Even though I didn’t find anything I could go back and use on Monday, which is unusual, that doesn’t mean at all that the conference wasn’t really worth attending. Very often, I will learn something and three months or six months later, I’ll have a need for PROC X. PROC GLMSELECT , also mentioned in the presentation by Maura Stokes (I did go to other presentations, really) is one I haven’t used before. It is used (surprise surprise) to help you select the best model. According to the documentation, “The procedure offers extensive capabilities for customizing the selection with a wide variety of selection and stopping criteria, from traditional and computationally efficient significance-level-based criteria to more computationally intensive validation-based criteria. The procedure also provides graphical summaries of the selection search. ” It was way cooler when you see the results than it sounds like from that description.

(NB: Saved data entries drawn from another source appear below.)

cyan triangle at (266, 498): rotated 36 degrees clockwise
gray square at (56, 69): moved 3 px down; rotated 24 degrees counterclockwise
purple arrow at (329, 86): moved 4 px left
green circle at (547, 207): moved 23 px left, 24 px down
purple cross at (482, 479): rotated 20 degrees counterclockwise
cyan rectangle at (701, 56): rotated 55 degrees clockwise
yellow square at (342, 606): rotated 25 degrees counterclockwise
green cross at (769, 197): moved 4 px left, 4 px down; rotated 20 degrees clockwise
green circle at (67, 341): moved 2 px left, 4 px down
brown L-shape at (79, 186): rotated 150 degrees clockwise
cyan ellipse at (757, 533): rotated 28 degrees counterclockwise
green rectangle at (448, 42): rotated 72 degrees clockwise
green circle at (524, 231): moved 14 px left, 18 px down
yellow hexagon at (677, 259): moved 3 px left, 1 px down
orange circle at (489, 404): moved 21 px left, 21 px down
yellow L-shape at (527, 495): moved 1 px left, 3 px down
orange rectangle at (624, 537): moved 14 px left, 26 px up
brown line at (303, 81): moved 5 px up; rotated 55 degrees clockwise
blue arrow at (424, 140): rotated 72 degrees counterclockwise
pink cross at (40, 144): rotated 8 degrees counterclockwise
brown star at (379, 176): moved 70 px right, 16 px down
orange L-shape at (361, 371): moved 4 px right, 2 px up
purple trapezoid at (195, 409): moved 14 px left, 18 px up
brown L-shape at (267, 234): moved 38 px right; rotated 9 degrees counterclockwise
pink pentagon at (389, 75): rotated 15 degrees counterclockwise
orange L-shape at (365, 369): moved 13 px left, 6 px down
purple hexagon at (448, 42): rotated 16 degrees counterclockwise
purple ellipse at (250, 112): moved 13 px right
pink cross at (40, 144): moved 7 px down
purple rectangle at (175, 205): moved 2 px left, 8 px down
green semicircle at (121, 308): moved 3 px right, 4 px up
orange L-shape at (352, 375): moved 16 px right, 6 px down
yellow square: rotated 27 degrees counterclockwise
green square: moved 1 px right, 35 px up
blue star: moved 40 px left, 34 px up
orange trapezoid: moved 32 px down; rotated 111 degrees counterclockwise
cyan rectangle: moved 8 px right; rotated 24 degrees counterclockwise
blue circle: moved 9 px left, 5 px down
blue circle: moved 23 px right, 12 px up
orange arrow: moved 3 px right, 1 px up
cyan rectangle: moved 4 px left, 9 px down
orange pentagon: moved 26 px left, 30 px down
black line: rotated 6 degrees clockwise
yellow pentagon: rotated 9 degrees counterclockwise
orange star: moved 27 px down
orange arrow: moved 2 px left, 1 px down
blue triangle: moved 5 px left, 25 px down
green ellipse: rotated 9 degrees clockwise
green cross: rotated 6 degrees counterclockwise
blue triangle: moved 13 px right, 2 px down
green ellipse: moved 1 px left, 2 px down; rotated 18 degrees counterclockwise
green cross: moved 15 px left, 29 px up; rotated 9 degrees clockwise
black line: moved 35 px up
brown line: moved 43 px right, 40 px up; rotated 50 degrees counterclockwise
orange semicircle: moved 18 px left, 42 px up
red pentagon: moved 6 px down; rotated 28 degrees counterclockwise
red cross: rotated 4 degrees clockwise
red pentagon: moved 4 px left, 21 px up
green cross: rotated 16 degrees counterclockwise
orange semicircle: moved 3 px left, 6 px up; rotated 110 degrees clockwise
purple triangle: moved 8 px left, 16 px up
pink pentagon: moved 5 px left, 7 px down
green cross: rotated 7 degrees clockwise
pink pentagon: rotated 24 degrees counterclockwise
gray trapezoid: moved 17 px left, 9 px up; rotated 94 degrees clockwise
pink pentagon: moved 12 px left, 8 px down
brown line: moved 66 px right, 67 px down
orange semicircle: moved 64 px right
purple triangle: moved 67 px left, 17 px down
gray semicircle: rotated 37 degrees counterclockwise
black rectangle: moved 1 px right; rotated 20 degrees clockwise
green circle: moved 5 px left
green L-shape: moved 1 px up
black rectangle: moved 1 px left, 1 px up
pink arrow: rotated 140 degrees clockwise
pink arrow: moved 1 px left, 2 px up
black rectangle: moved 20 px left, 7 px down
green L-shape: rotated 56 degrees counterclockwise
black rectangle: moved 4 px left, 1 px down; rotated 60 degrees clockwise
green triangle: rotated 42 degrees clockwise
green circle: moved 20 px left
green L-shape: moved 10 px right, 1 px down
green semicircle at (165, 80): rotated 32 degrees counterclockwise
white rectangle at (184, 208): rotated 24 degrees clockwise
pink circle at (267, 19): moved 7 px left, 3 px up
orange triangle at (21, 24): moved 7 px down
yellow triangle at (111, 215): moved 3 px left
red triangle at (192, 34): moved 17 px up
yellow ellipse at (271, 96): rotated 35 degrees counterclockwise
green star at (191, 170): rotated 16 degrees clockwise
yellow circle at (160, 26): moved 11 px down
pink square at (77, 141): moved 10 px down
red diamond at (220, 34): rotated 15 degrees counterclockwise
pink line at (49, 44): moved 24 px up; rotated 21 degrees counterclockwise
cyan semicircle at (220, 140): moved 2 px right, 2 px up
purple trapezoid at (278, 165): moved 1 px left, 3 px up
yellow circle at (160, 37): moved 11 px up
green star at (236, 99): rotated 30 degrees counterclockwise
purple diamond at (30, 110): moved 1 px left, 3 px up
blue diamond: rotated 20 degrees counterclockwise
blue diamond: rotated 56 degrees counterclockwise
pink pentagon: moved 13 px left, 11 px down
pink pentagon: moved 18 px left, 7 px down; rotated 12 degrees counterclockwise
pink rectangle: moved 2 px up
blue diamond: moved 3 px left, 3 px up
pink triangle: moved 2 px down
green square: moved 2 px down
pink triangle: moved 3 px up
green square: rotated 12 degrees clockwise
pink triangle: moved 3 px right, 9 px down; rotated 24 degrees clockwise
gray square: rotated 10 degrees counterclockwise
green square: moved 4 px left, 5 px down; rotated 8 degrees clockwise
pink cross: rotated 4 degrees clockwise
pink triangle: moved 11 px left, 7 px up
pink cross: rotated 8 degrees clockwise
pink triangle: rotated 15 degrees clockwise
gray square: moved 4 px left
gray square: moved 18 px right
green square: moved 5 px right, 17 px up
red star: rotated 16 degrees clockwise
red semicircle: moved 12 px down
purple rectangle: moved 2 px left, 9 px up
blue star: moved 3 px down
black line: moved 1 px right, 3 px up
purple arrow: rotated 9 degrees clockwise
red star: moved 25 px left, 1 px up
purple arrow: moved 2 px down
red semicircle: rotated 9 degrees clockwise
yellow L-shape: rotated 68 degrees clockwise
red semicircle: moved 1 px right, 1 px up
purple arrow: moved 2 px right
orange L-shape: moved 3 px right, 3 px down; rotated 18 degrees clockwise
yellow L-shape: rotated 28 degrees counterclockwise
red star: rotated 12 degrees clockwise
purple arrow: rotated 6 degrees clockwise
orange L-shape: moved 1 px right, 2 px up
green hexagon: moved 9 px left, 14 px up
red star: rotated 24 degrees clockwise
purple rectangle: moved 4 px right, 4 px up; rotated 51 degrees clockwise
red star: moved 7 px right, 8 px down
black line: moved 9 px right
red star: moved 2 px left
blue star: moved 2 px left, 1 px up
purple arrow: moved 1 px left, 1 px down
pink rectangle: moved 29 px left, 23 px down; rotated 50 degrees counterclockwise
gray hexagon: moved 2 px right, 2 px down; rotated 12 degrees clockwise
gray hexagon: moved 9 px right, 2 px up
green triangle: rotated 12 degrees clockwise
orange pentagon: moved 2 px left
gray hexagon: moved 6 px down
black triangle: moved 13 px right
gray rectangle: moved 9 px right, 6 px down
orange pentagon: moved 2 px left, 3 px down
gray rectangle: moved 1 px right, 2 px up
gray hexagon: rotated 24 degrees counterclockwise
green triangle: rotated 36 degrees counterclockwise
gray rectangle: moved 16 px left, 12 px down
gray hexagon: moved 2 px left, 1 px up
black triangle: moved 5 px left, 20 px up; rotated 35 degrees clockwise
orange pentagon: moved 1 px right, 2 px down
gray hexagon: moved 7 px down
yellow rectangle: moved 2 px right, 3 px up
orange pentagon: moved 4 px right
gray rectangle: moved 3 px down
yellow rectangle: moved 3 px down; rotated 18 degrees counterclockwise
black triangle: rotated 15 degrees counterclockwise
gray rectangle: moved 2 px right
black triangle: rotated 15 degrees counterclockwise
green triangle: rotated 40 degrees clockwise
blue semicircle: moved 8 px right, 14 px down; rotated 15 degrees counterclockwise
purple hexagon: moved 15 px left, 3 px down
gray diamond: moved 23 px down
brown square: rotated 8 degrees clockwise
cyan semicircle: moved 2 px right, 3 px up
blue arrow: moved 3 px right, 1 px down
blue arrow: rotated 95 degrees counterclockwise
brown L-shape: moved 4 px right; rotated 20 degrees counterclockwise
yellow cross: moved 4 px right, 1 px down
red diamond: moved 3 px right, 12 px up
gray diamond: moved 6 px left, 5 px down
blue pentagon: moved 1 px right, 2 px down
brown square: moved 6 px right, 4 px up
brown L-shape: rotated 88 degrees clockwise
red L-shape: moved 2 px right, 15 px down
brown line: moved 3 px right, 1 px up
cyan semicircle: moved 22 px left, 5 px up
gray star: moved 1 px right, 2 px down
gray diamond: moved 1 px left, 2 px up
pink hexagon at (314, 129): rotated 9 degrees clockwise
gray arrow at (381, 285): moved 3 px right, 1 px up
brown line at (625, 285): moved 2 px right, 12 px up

PROC VARCLUS was mentioned by David Pasta in the Q & A after one of the papers. That is another procedure I haven’t used, but that I want to explore further. According to the documentation “The VARCLUS procedure divides a set of numeric variables into either disjoint or hierarchical clusters. Associated with each cluster is a linear combination of the variables in the cluster, which may be either the first principal component or the centroid component.”
Something I can see coming in handy sooner rather than later is the %GetTweet macro to analyze (what else?) tweets from twitter, discussed in a paper by Satish Garla who is a student at Oklahoma State University.
Really interesting to me was the Java object talk by Diane Shealy. I did not even know there was a Java object in SAS. Apparently, the Javaobj has been hiding from me for a long time because once I started looking into it, I found an interesting paper by Richard DeVenezia about using JavaObj in the DATA step that was written back in 2004. We are likely to be doing a lot with Java in our company over the next year so if there is an easy way to connect it to SAS, I am intensely interested. Diane is also a student.
What is it with these bright, motivated students? Didn’t they read that article by Joel Stein in Time magazine this week saying they were the lazy generation?
When I was their age I was drinking beer at frat parties, not presenting at conferences.
So, there you have it, my homework from WUSS
GLMSELECT
VARCLUS
%GetTweet
Javaobj
Even cooler, Martha McLean on twitter had mentioned #readingweek. When I asked what that was she said it was something they had at the university she attended and now she applies it to her work. Every now and then she sets aside two or three days and does all the reading of work-related blogs, articles and books she has been meaning to read.
What an awesome idea. I hereby declare November 1-7 my reading week. Don’t try to stop me.
Well done!! 😉
Most Canadian universities had reading weeks although I daresay many folks used it to head to the sunny shores of the US!
My list and number of bookmarks, favourties, read-it-laters continues to grow – clearly I’m not the only one! I’ll likely be joining the early November #readingweek. Mine will see me book a few days off work (as part of
my learning plan) and soak it all up.
Your list is impressive – look forward to hearing how your week goes!!